■ Text ■
Also took a look at Brey et al. again and a few questions popped up since we follow them up to initializing trajectories but not after that:
EPA sometimes records multiple PM2.5 values for the same station-day, so let’s try averaging each station-day’s PM2.5 values and see if that changes anything.
agg <- "idw"
cut <- 30
dat_merged1 <- dat_merged0 %>%
filter(agg_method == agg, cutoff == cut) %>%
drop_na(height)
dat_merged1 <- dat_merged1 %>%
group_by(across(c(-pm25))) %>%
summarize(pm25 = mean(pm25, na.rm = TRUE)) %>%
ungroup()
# dfpm <- dat_merged1 %>%
# group_by(date, id_epa) %>%
# summarize(pm25 = mean(pm25)) %>%
# ungroup()
# dat_merged1 <- dat_merged1 %>%
# select(-pm25) %>%
# distinct() %>%
# left_join(dfpm)
df <- dat_merged1
mdl0 <- feols(pm25 ~ aot_anom + smoke_day + aot_anom:smoke_day | id_epa + month,
data = df)
mdl1 <- feols(pm25 ~ aot_anom + smoke_day + aot_anom:smoke_day + aot_anom:smoke_day:height | id_epa + month,
data = df)

■ What is asked ■
a: From the PM2.5 notes, print the passage that begins at the words "Also took a" and stops after the words "drop_na(height)".
b: According to the PM2.5 notes, what does EPA sometimes record for the same station-day?
c: Write the next part of the PM2.5 notes, picking up after their final line.

■ Raw data ■
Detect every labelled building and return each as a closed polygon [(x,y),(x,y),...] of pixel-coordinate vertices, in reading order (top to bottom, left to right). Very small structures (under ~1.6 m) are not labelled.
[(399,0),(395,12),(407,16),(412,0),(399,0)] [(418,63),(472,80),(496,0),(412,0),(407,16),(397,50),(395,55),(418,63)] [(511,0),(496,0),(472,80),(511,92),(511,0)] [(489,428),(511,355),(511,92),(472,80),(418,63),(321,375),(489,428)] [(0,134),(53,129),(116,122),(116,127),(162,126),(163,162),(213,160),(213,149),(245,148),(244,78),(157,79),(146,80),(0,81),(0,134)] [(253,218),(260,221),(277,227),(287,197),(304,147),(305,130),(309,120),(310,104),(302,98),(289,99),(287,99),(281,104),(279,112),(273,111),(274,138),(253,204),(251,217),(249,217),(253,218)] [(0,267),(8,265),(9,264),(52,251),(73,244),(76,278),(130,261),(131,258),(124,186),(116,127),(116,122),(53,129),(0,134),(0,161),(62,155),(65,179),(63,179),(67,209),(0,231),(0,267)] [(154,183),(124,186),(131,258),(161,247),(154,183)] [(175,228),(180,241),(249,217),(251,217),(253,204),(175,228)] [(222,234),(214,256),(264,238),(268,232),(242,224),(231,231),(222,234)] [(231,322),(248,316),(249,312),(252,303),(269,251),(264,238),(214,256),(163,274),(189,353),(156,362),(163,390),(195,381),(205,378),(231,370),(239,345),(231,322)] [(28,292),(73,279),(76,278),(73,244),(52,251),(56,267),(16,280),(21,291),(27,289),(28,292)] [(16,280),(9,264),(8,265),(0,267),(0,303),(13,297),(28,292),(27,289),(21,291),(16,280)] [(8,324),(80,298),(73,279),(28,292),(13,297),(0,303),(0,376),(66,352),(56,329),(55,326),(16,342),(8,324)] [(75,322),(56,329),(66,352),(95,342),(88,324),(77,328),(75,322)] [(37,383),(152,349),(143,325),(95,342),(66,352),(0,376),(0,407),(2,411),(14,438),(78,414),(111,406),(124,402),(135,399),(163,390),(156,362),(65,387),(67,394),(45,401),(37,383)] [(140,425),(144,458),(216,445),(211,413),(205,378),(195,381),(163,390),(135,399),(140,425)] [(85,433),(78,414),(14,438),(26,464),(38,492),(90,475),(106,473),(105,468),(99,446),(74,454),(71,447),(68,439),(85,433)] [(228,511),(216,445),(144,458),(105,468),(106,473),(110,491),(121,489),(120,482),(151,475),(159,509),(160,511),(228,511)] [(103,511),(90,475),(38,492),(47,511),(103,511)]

■ Per-task outputs ■
a:
Also took a look at Brey et al. again and a few questions popped up since we follow them up to initializing trajectories but not after that:
EPA sometimes records multiple PM2.5 values for the same station-day, so let’s try averaging each station-day’s PM2.5 values and see if that changes anything.
agg <- "idw"
cut <- 30
dat_merged1 <- dat_merged0 %>%
filter(agg_method == agg, cutoff == cut) %>%
drop_na(height)

b: Multiple PM2.5 values.

c:
mdl2 <- feols(pm25 ~ aot_anom + smoke_day + aot_anom:smoke_day + aot_anom:smoke_day:pressure | id_epa + month,
data = df)
Regression results look quite similar to above.
etable(mdl0, mdl1, mdl2, drop.section = "fixef")
df$pred_aotanom_smokeday <- predict(mdl0)
df$pred_aotanom_smokeday_height <- predict(mdl1)
df$pred_aotanom_smokeday_pressure <- predict(mdl2)
Bay area time series plot for comparison. Looks similar to above.
t1 <- as.Date("2020-08-01")
t2 <- as.Date("2020-10-15")
event <- df %>%
filter(t1 <= date, date <= t2, cbsa_name == "San Francisco-Oakland-Hayward, CA") %>%
group_by(date) %>%
summarize(across(c(pm25, starts_with("pred")), mean, na.rm = TRUE)) %>%
pivot_longer(c(pm25, starts_with("pred_")), names_to = "mdl")
ggplot(data = event, mapping = aes(x = date, y = value)) +
geom_line(mapping = aes(color = mdl)) +
theme_classic()
Slink Fire looks similar to above.
t1 <- as.Date("2020-08-15")
t2 <- as.Date("2020-10-31")
event <- df %>%
filter(t1 <= date, date <= t2, county == "Mono") %>%
group_by(date) %>%
summarize(across(c(pm25, starts_with("pred")), mean, na.rm = TRUE)) %>%
pivot_longer(c(pm25, starts_with("pred_")), names_to = "mdl")
ggplot(data = event, mapping = aes(x = date, y = value)) +
geom_line(mapping = aes(color = mdl)) +
theme_classic()
# dat_merged0 <- dat_merged0 %>%
# group_by(across(c(-pm25))) %>%
# summarize(pm25 = mean(pm25, na.rm = TRUE)) %>%
# ungroup()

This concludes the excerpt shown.